_Task instructions:_
• a. Per the compensatory education page, what is California's statute of limitations for due process filings?
• b. Please reproduce the compensatory education page word for word, from "Page Information" to "Is Compensatory Education?".

_Exercise text:_
▬▬▬

Compensatory Education: Making Up for Lost Time
When a school district fails to provide your child a Free Appropriate Public Education, you may be entitled to compensatory education — additional services to make up for what was lost.
Page Information
Jurisdiction: Federal IDEA + California special education law
Reviewed: Pending expert review
This page is informational but is still being reviewed by a special education expert. Some details may change.
Compensatory Education: Making Up for Lost Time
What Is Compensatory Education?
When a school district fails to provide your child a Free Appropriate Public Education () — whether by failing to implement the IEP, providing an inadequate program, or failing to identify your child's disability in the first place — your child may be entitled to compensatory education. This is an equitable remedy: additional services, programming, or supports designed to place your child in the educational position they would have occupied had the district met its legal obligations.
Compensatory education is not a punishment against the district. It is not a windfall for your family. It is the law's mechanism for making your child whole — for closing the gap between where your child is and where they would be if the district had done what it was supposed to do.
This distinction matters because it shapes how the remedy is calculated. Compensatory education is not about counting missed hours and adding them back. It is about assessing the educational harm your child suffered and designing a remedy that actually restores lost ground. A child who missed two years of appropriate reading instruction does not just need the missed hours replayed — they may need intensive, specialized intervention far exceeding those hours to recover the compounding educational deficit.
Tip
You do not need to have filed a complaint immediately when the violation occurred. Courts recognize that parents often do not know a violation is happening — they trust the school to implement the IEP, or they do not realize the IEP itself is inadequate. The Eighth Circuit held in Miener v. Missouri, 800 F.2d 749, 753-54 (8th Cir. 1986), that "compensatory education is a remedy designed to make up for educational services the child should have received in the first place" and that parents should not be penalized for the district's failure to provide FAPE simply because they did not discover the violation sooner. California's statute of limitations for due process filings is two years from the date the parent knew or should have known of the violation (CA Ed. Code section 56505(l)), but compensatory education can cover the full period of deprivation.
When Is Compensatory Education Available?
A hearing officer or court may order compensatory education in any of the following circumstances:
1. Failure to Implement the IEP
The IEP is a legally binding document. When services listed in the IEP are not actually provided — speech therapy sessions that never happen, specialized reading instruction that is delivered by an untrained aide, counseling sessions canceled week after week — the district has failed to implement the IEP. Courts apply a "material failure" standard: the question is whether the district failed to implement substantial or significant provisions of the IEP. See Van Duyn v. Baker School District, 502 F.3d 811, 822 (9th Cir. 2007).
What to look for: Request the district's service logs. Compare every line of the IEP's service page against what was actually delivered. If the IEP says "120 minutes per week of specialized academic instruction" and the logs show 60-80 minutes most weeks with frequent cancellations, that is a material failure to implement.
2. Substantively Inadequate IEP
Even if the district implements the IEP as written, the IEP itself may be inadequate. Under Endrew F. v. Douglas County School District, 580 U.S. 386 (2017), the IEP must be "reasonably calculated to enable a child to make progress appropriate in light of the child's circumstances." An IEP that produces no meaningful progress — year after year of stagnant goals, flat data, and recycled objectives — was not reasonably calculated from the start or should have been revised.

▬▬▬

_Extracted entries:_

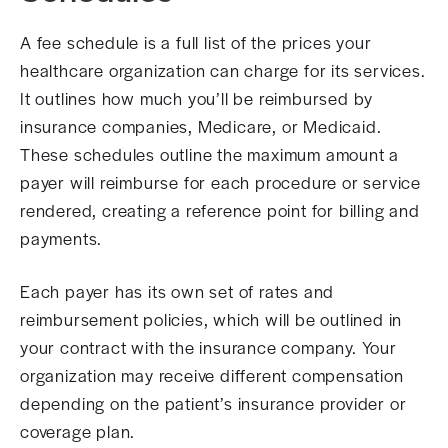
A fee schedule is a full list of the prices your
healthcare organization can charge for its services.
It outlines how much you’ll be reimbursed by
insurance companies, Medicare, or Medicaid.
These schedules outline the maximum amount a
payer will reimburse for each procedure or service
rendered, creating a reference point for billing and
payments.
Each payer has its own set of rates and
reimbursement policies, which will be outlined in
your contract with the insurance company. Your
organization may receive different compensation
depending on the patient’s insurance provider or
coverage plan.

▬▬▬

_Results by task:_
• a. Two years from the date the parent knew or should have known of the violation.

• b.
Page Information
Jurisdiction: Federal IDEA + California special education law
Reviewed: Pending expert review
This page is informational but is still being reviewed by a special education expert. Some details may change.
Compensatory Education: Making Up for Lost Time
What Is Compensatory Education?